> [Task A]
Decide whether each statement below agrees with the essay on photoreal renderings. For each, answer yes or no and quote the words of the essay that decide it.
(i) The studio has made four photoreal renderings in its eight-year history.
(ii) The Carroll Gardens renderings took three days to produce.
(iii) The studio regrets the rendering it made in 2018 for the developer client in DUMBO.
> [Task B]
According to the essay on photoreal renderings, what material's nuance does the studio believe was lost in the public design review meetings for the Pavilion at Pier 6?

> [Excerpted passage]

We have produced, in the eight-year history of the studio, exactly four photoreal renderings. Three of them were for clients who had asked for them. One was a mistake we made on our own. I want to write briefly about why this number is so low, why it is unlikely to grow much in the next eight years, and what we use instead.

The case against the rendering, properly stated, is not a case against the technique. The case is against a habit: the habit of designing toward the picture rather than designing toward the building. Once a rendering exists in a project — once it has been printed, emailed to a client's spouse, sent to a contractor, hung on the wall of the office — it begins to behave like a contract. The room must look like the picture. The picture begins to make the decisions.

§ I.A drawing proposes; a picture promises.

When I was a student at RISD, my first instructor used a phrase I have never forgotten. A drawing proposes. A picture promises. A pencil section, a half-finished plan with a north arrow drawn freehand, a 1:20 elevation with the joinery scribbled in but the glazing left blank — these are drawings. They invite you to argue with them. They are explicit about what is not yet decided. The empty parts of a drawing are doing real work; they are saying this is open.

A photoreal rendering does not, by its nature, allow that. It cannot say this is open; it has to say this is what it will look like at four o'clock on a Thursday in October. It has to commit to a sky, a tree species, a piece of furniture in the corner, the colour temperature of the light. None of these commitments are real — the sky is from a stock library, the tree is a polygon mesh from somebody's plug-in folder, the furniture is from a Vitra catalogue scan — but the client cannot tell which commitments are load-bearing and which are decorative. They have to assume all of them are load-bearing. They have to.

The empty parts of a drawing are doing real work. They say: this is still open. Renderings cannot say that.

§ II.The four renderings, briefly.

The four renderings the studio has produced were:

One, in 2018, for a developer client in DUMBO who required them in the proposal package. The image showed a ground-floor lobby in a building we did not, in the end, get to design. We do not regret making it; we never built the room.

Two, in 2020, for the family who eventually commissioned the Carroll Gardens townhouse. The renderings showed the rear extension at the schematic stage. We regret these. The clients liked them so much that, when we proposed a change to the glazing pattern at design development — a change we believed in, a change that made the room demonstrably better — they spent four meetings trying to talk us back to the picture. The picture was made in three days. The room is going to last a hundred years. We had given the wrong artefact authority.

Three and four, in 2022, for the Pavilion at Pier 6 — both produced for the Brooklyn Bridge Park Corporation as part of a public design review. These we regret a little less, because the rendering convention is genuinely useful in public-process settings: it is the only language a community board can read at speed. We still believe that, in those meetings, we lost some nuance about the materiality of the cross-laminated spruce. The renderings made the timber look slicker than it actually is. The actual posts have grain in them that the renderer never managed.

Fig. 1 — Working drawing, 1:50 site section. Studio practice favours pencil and tracing paper for the first six to eight weeks of any project.

> [Data extract]
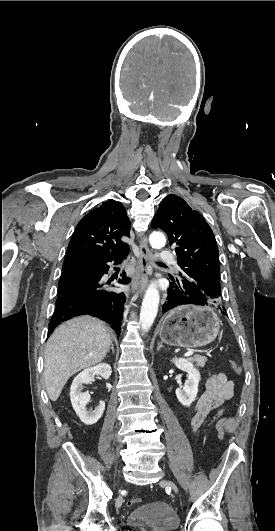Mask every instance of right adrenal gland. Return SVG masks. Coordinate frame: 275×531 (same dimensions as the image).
I'll use <instances>...</instances> for the list:
<instances>
[{
  "mask_svg": "<svg viewBox=\"0 0 275 531\" xmlns=\"http://www.w3.org/2000/svg\"><path fill=\"white\" fill-rule=\"evenodd\" d=\"M110 349H111L112 353H115L113 341H111V343H110ZM110 349H109L108 353H110Z\"/></svg>",
  "mask_w": 275,
  "mask_h": 531,
  "instance_id": "2a0ac1e0",
  "label": "right adrenal gland"
}]
</instances>
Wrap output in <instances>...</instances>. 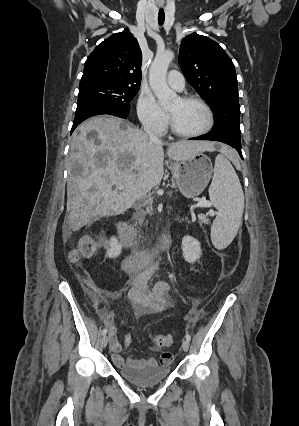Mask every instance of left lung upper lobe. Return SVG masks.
<instances>
[{"label": "left lung upper lobe", "instance_id": "obj_1", "mask_svg": "<svg viewBox=\"0 0 299 426\" xmlns=\"http://www.w3.org/2000/svg\"><path fill=\"white\" fill-rule=\"evenodd\" d=\"M179 64L187 81L212 107L215 125L210 133L241 141L236 72L222 47L192 33L182 40Z\"/></svg>", "mask_w": 299, "mask_h": 426}]
</instances>
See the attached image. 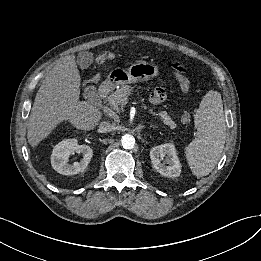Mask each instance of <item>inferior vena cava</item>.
Instances as JSON below:
<instances>
[{"instance_id":"602c4592","label":"inferior vena cava","mask_w":261,"mask_h":261,"mask_svg":"<svg viewBox=\"0 0 261 261\" xmlns=\"http://www.w3.org/2000/svg\"><path fill=\"white\" fill-rule=\"evenodd\" d=\"M114 130V126L110 123V122H102L99 125V132L101 133H107V132H111Z\"/></svg>"}]
</instances>
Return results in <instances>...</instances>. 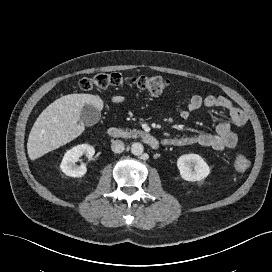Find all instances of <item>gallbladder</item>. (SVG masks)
Instances as JSON below:
<instances>
[{
	"label": "gallbladder",
	"instance_id": "gallbladder-1",
	"mask_svg": "<svg viewBox=\"0 0 272 272\" xmlns=\"http://www.w3.org/2000/svg\"><path fill=\"white\" fill-rule=\"evenodd\" d=\"M101 117L100 111L92 104H85L81 111L80 121L87 127L95 125Z\"/></svg>",
	"mask_w": 272,
	"mask_h": 272
}]
</instances>
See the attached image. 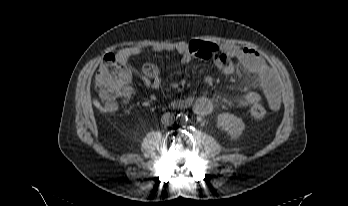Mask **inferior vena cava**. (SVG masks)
Returning <instances> with one entry per match:
<instances>
[{
	"label": "inferior vena cava",
	"mask_w": 348,
	"mask_h": 206,
	"mask_svg": "<svg viewBox=\"0 0 348 206\" xmlns=\"http://www.w3.org/2000/svg\"><path fill=\"white\" fill-rule=\"evenodd\" d=\"M161 120L164 124H171L173 122V116L170 113H165Z\"/></svg>",
	"instance_id": "1"
}]
</instances>
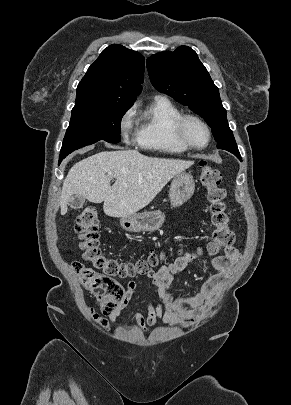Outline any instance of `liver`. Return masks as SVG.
<instances>
[{"label":"liver","instance_id":"liver-1","mask_svg":"<svg viewBox=\"0 0 291 405\" xmlns=\"http://www.w3.org/2000/svg\"><path fill=\"white\" fill-rule=\"evenodd\" d=\"M192 161L148 157L136 150L104 151L76 163L68 172L60 197L61 215L73 196L104 202L111 217L131 215L147 206ZM116 178L111 186L110 181Z\"/></svg>","mask_w":291,"mask_h":405}]
</instances>
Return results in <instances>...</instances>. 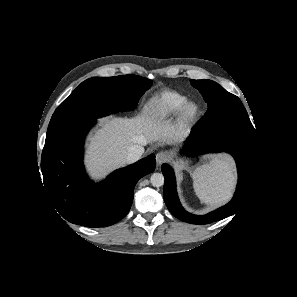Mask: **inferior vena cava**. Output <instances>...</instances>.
I'll return each instance as SVG.
<instances>
[{
    "label": "inferior vena cava",
    "mask_w": 297,
    "mask_h": 297,
    "mask_svg": "<svg viewBox=\"0 0 297 297\" xmlns=\"http://www.w3.org/2000/svg\"><path fill=\"white\" fill-rule=\"evenodd\" d=\"M144 153V147L142 145H133L129 148L126 156V161L128 163L135 162L140 159Z\"/></svg>",
    "instance_id": "602c4592"
}]
</instances>
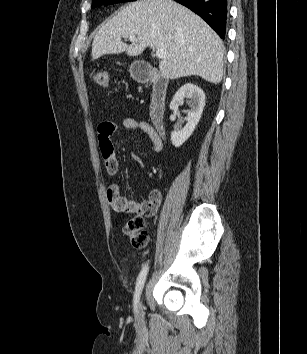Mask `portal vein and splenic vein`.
<instances>
[{"instance_id":"portal-vein-and-splenic-vein-1","label":"portal vein and splenic vein","mask_w":307,"mask_h":354,"mask_svg":"<svg viewBox=\"0 0 307 354\" xmlns=\"http://www.w3.org/2000/svg\"><path fill=\"white\" fill-rule=\"evenodd\" d=\"M129 40H130L131 42H135V41H136V38L133 37V36H130V37H129ZM166 55H167V51H166L165 48H160V49H157V50H156V57H157L158 59H163V58L166 57Z\"/></svg>"}]
</instances>
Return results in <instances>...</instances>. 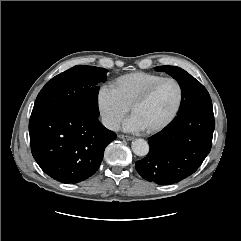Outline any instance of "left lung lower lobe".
<instances>
[{
	"label": "left lung lower lobe",
	"mask_w": 241,
	"mask_h": 241,
	"mask_svg": "<svg viewBox=\"0 0 241 241\" xmlns=\"http://www.w3.org/2000/svg\"><path fill=\"white\" fill-rule=\"evenodd\" d=\"M215 128L213 108H203L173 120L150 137L147 156L135 164L147 181L177 183L192 175L211 150Z\"/></svg>",
	"instance_id": "1"
}]
</instances>
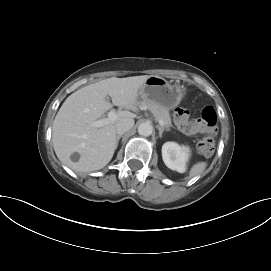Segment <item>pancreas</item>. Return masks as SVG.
Returning <instances> with one entry per match:
<instances>
[{"mask_svg":"<svg viewBox=\"0 0 271 271\" xmlns=\"http://www.w3.org/2000/svg\"><path fill=\"white\" fill-rule=\"evenodd\" d=\"M140 106L146 107L157 120H162L165 124L166 130H169L172 126L169 111L166 108L158 105L157 103L146 101H142Z\"/></svg>","mask_w":271,"mask_h":271,"instance_id":"1","label":"pancreas"}]
</instances>
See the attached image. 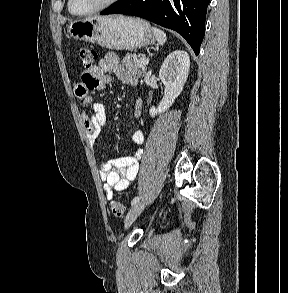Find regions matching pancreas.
<instances>
[{"instance_id": "obj_1", "label": "pancreas", "mask_w": 288, "mask_h": 293, "mask_svg": "<svg viewBox=\"0 0 288 293\" xmlns=\"http://www.w3.org/2000/svg\"><path fill=\"white\" fill-rule=\"evenodd\" d=\"M122 63L126 66L128 71L135 74L137 77L143 76L147 69L146 65L141 64L136 55L131 53H127L124 56Z\"/></svg>"}]
</instances>
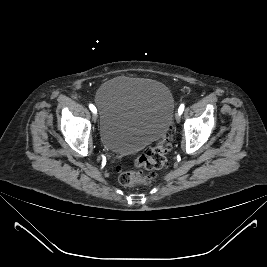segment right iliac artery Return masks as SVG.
<instances>
[{
	"mask_svg": "<svg viewBox=\"0 0 267 267\" xmlns=\"http://www.w3.org/2000/svg\"><path fill=\"white\" fill-rule=\"evenodd\" d=\"M89 108L93 113H96L97 110H96V108H95V106L93 104H90Z\"/></svg>",
	"mask_w": 267,
	"mask_h": 267,
	"instance_id": "obj_1",
	"label": "right iliac artery"
}]
</instances>
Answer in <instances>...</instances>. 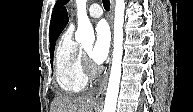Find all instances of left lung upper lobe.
Returning a JSON list of instances; mask_svg holds the SVG:
<instances>
[{
	"label": "left lung upper lobe",
	"mask_w": 193,
	"mask_h": 112,
	"mask_svg": "<svg viewBox=\"0 0 193 112\" xmlns=\"http://www.w3.org/2000/svg\"><path fill=\"white\" fill-rule=\"evenodd\" d=\"M68 2V0H57L56 4L53 8V12H52V17H51V23H50V39L53 37L54 35V28H55V22L57 19V15L61 9V7L66 4Z\"/></svg>",
	"instance_id": "1"
}]
</instances>
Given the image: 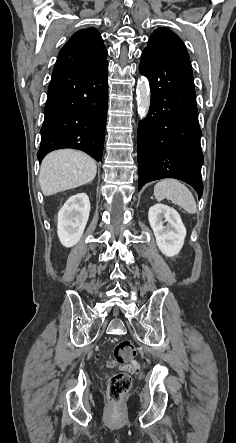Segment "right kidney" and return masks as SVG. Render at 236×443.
<instances>
[{
	"label": "right kidney",
	"instance_id": "obj_1",
	"mask_svg": "<svg viewBox=\"0 0 236 443\" xmlns=\"http://www.w3.org/2000/svg\"><path fill=\"white\" fill-rule=\"evenodd\" d=\"M90 213L89 197L85 193L71 196L58 212L57 234L61 244L72 247L83 235Z\"/></svg>",
	"mask_w": 236,
	"mask_h": 443
}]
</instances>
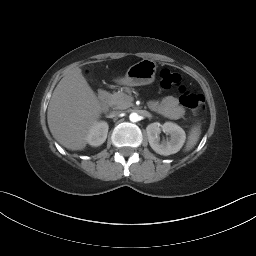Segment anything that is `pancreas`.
Returning a JSON list of instances; mask_svg holds the SVG:
<instances>
[{
	"instance_id": "cf45deb5",
	"label": "pancreas",
	"mask_w": 256,
	"mask_h": 256,
	"mask_svg": "<svg viewBox=\"0 0 256 256\" xmlns=\"http://www.w3.org/2000/svg\"><path fill=\"white\" fill-rule=\"evenodd\" d=\"M107 100L108 104L114 109H126L132 105L133 98L122 91H118L108 94Z\"/></svg>"
}]
</instances>
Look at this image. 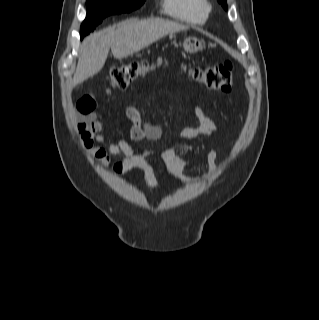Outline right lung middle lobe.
<instances>
[{"mask_svg":"<svg viewBox=\"0 0 319 320\" xmlns=\"http://www.w3.org/2000/svg\"><path fill=\"white\" fill-rule=\"evenodd\" d=\"M144 1L145 0H86L87 16L81 25V38L93 31L106 16L131 12L138 9Z\"/></svg>","mask_w":319,"mask_h":320,"instance_id":"obj_1","label":"right lung middle lobe"}]
</instances>
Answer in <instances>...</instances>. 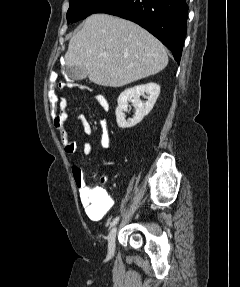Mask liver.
I'll list each match as a JSON object with an SVG mask.
<instances>
[{
  "label": "liver",
  "mask_w": 240,
  "mask_h": 287,
  "mask_svg": "<svg viewBox=\"0 0 240 287\" xmlns=\"http://www.w3.org/2000/svg\"><path fill=\"white\" fill-rule=\"evenodd\" d=\"M64 58L67 67H83L91 82L107 87L155 75L168 64L158 39L131 21L107 14L85 20L70 39Z\"/></svg>",
  "instance_id": "6515ba94"
}]
</instances>
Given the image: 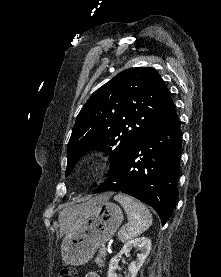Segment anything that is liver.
Segmentation results:
<instances>
[{
    "label": "liver",
    "mask_w": 221,
    "mask_h": 277,
    "mask_svg": "<svg viewBox=\"0 0 221 277\" xmlns=\"http://www.w3.org/2000/svg\"><path fill=\"white\" fill-rule=\"evenodd\" d=\"M111 194H103L95 197L96 203H101L103 201H108ZM82 209L81 205H76L73 207H69L64 209L59 214V223H60V236L64 235L68 231V224L72 220L74 216H76Z\"/></svg>",
    "instance_id": "liver-1"
}]
</instances>
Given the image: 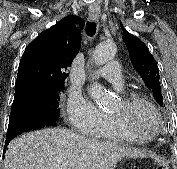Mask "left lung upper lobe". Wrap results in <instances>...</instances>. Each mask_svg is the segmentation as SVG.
Masks as SVG:
<instances>
[{
    "label": "left lung upper lobe",
    "instance_id": "1",
    "mask_svg": "<svg viewBox=\"0 0 177 169\" xmlns=\"http://www.w3.org/2000/svg\"><path fill=\"white\" fill-rule=\"evenodd\" d=\"M122 28L123 25L121 24ZM123 40L128 48L134 68L141 75L146 86L152 90L157 102L163 107L158 66L147 46L123 28Z\"/></svg>",
    "mask_w": 177,
    "mask_h": 169
}]
</instances>
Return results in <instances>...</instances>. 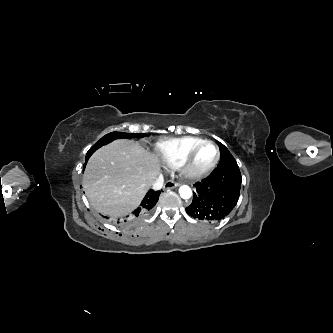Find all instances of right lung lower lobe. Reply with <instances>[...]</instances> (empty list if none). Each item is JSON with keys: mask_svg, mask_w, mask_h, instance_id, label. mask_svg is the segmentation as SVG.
I'll return each mask as SVG.
<instances>
[{"mask_svg": "<svg viewBox=\"0 0 333 333\" xmlns=\"http://www.w3.org/2000/svg\"><path fill=\"white\" fill-rule=\"evenodd\" d=\"M92 153H93L92 150H89L87 152L85 165ZM85 165H84V167H85ZM159 195H160V191L149 190L148 193L146 194V196L144 197L143 201L141 202L140 206L134 210L133 213L135 214V216H138L139 214H143V213L149 211L150 209H152L156 205Z\"/></svg>", "mask_w": 333, "mask_h": 333, "instance_id": "1", "label": "right lung lower lobe"}]
</instances>
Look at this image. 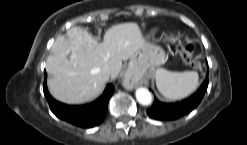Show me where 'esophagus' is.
Wrapping results in <instances>:
<instances>
[{
  "instance_id": "obj_1",
  "label": "esophagus",
  "mask_w": 247,
  "mask_h": 145,
  "mask_svg": "<svg viewBox=\"0 0 247 145\" xmlns=\"http://www.w3.org/2000/svg\"><path fill=\"white\" fill-rule=\"evenodd\" d=\"M135 85H136V81L132 77V73L131 72L126 73L123 79V86L126 89L131 90L135 87Z\"/></svg>"
}]
</instances>
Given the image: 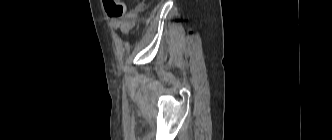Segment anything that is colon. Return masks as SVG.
<instances>
[{
	"label": "colon",
	"mask_w": 332,
	"mask_h": 140,
	"mask_svg": "<svg viewBox=\"0 0 332 140\" xmlns=\"http://www.w3.org/2000/svg\"><path fill=\"white\" fill-rule=\"evenodd\" d=\"M106 13L112 19H120L124 16L126 6L123 0H103Z\"/></svg>",
	"instance_id": "colon-1"
}]
</instances>
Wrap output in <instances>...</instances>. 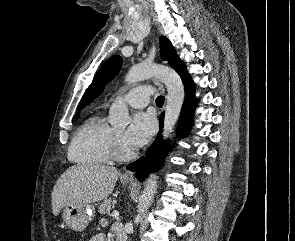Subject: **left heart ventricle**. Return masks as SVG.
<instances>
[{
	"instance_id": "obj_1",
	"label": "left heart ventricle",
	"mask_w": 295,
	"mask_h": 241,
	"mask_svg": "<svg viewBox=\"0 0 295 241\" xmlns=\"http://www.w3.org/2000/svg\"><path fill=\"white\" fill-rule=\"evenodd\" d=\"M124 129H117L115 130L116 135L118 136V138L120 139V141L122 142V144L124 145V147L126 149H130L124 142L123 136H124Z\"/></svg>"
}]
</instances>
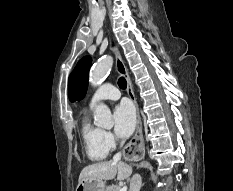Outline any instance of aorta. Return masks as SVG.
Listing matches in <instances>:
<instances>
[{
	"mask_svg": "<svg viewBox=\"0 0 233 191\" xmlns=\"http://www.w3.org/2000/svg\"><path fill=\"white\" fill-rule=\"evenodd\" d=\"M113 64V59L108 56L96 63L89 75V82L92 86H97L100 84L102 79L108 74ZM94 121L96 125L110 129L113 126L112 116L110 109L104 105L99 104L94 113Z\"/></svg>",
	"mask_w": 233,
	"mask_h": 191,
	"instance_id": "obj_1",
	"label": "aorta"
}]
</instances>
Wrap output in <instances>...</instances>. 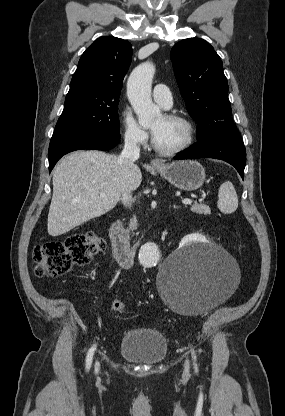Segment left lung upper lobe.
I'll return each instance as SVG.
<instances>
[{"mask_svg":"<svg viewBox=\"0 0 285 416\" xmlns=\"http://www.w3.org/2000/svg\"><path fill=\"white\" fill-rule=\"evenodd\" d=\"M171 60L187 110L198 123V140L237 129L231 118L222 61L214 48L203 39H184L172 47Z\"/></svg>","mask_w":285,"mask_h":416,"instance_id":"obj_1","label":"left lung upper lobe"}]
</instances>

> [Correct response A]
(i) Yes: "We have produced, in the eight-year history of the studio, exactly four photoreal renderings."
(ii) Yes: "The picture was made in three days."
(iii) No: "We do not regret making it; we never built the room."

> [Correct response B]
The cross-laminated spruce.